▶ [WORK ITEM] Identify every line in the records below that contains the string "fqdn" and copy each of those lines.

[Records from a data source]
○ ○ ○ ○ ○

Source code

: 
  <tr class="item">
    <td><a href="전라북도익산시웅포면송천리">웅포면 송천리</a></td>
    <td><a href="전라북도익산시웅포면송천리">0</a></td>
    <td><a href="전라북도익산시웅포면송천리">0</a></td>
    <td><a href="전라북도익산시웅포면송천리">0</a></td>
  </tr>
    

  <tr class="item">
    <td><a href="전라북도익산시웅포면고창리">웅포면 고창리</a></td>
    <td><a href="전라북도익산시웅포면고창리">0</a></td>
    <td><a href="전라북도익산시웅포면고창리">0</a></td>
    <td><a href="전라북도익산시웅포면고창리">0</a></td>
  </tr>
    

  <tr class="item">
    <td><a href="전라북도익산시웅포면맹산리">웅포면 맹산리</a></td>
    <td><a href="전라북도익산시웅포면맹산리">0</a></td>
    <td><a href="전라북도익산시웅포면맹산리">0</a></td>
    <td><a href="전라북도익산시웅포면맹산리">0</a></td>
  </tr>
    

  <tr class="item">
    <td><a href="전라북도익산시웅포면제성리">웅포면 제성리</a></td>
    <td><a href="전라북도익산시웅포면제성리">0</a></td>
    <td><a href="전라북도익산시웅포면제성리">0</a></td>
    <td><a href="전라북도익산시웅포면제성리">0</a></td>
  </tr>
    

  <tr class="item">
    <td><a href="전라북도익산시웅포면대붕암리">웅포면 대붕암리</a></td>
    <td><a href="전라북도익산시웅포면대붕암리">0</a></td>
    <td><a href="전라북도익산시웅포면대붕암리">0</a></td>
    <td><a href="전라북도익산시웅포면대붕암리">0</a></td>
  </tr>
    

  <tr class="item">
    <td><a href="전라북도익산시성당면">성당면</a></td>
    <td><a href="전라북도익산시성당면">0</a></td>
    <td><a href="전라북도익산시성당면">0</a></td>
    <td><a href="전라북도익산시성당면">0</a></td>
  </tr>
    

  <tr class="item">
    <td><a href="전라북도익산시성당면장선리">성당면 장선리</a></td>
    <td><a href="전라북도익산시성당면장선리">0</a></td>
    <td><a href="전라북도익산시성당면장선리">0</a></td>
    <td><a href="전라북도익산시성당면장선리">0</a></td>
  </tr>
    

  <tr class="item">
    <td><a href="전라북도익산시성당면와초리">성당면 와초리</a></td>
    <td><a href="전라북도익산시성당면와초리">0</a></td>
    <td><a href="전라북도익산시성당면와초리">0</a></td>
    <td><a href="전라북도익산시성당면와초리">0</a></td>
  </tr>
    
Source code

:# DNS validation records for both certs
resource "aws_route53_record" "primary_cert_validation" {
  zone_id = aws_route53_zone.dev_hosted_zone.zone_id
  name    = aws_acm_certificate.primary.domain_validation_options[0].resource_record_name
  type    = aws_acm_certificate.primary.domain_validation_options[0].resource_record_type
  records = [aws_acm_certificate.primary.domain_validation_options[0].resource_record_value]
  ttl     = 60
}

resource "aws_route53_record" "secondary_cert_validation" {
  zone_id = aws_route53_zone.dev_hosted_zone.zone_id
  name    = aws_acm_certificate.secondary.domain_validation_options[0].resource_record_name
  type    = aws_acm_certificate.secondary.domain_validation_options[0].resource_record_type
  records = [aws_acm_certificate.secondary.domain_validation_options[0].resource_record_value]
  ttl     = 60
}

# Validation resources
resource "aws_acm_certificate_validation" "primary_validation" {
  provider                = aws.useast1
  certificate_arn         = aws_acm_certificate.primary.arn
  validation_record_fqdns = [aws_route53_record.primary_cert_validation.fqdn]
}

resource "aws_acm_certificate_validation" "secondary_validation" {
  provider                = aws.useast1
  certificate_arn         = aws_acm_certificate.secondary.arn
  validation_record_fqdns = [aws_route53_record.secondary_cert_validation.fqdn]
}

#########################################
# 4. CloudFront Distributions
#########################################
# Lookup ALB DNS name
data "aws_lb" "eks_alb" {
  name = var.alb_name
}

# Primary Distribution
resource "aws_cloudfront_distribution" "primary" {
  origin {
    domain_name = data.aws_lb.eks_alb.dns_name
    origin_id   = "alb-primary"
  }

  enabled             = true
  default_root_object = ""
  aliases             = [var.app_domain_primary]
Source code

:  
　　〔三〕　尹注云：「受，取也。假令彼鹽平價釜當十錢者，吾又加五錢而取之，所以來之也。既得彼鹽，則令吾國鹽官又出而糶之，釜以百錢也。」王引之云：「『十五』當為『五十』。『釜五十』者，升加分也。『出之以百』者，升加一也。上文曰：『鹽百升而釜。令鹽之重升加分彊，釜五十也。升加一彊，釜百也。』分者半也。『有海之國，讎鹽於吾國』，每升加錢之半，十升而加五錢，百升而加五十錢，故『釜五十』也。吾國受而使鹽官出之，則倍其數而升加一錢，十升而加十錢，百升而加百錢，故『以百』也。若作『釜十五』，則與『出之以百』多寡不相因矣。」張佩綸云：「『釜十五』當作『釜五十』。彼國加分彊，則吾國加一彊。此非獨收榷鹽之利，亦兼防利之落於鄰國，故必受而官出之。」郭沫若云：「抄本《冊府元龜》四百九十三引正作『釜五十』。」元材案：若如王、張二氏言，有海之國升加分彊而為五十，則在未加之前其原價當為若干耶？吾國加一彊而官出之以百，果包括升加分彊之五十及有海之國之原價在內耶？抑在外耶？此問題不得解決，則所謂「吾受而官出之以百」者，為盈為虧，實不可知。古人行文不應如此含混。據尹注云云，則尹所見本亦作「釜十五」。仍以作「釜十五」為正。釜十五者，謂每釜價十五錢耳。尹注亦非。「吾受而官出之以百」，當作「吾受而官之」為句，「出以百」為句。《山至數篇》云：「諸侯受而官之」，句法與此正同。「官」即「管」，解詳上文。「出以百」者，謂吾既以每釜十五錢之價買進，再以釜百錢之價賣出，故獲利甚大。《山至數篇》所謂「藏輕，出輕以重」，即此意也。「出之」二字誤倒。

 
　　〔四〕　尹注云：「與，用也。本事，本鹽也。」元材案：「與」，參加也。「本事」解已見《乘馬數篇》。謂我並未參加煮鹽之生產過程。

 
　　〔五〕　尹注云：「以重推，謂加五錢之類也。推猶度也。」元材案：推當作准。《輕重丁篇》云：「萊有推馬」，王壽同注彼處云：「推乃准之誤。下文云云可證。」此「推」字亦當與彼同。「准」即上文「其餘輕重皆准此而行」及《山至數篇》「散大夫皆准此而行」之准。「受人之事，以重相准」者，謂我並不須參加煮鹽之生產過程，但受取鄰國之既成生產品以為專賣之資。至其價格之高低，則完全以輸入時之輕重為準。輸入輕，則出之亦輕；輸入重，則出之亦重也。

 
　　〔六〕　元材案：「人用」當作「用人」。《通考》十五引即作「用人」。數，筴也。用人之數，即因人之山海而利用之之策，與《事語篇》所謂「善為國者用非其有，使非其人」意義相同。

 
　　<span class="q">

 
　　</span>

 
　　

○ ○ ○ ○ ○

▶ [WRITTEN RESPONSE]
  validation_record_fqdns = [aws_route53_record.primary_cert_validation.fqdn]
  validation_record_fqdns = [aws_route53_record.secondary_cert_validation.fqdn]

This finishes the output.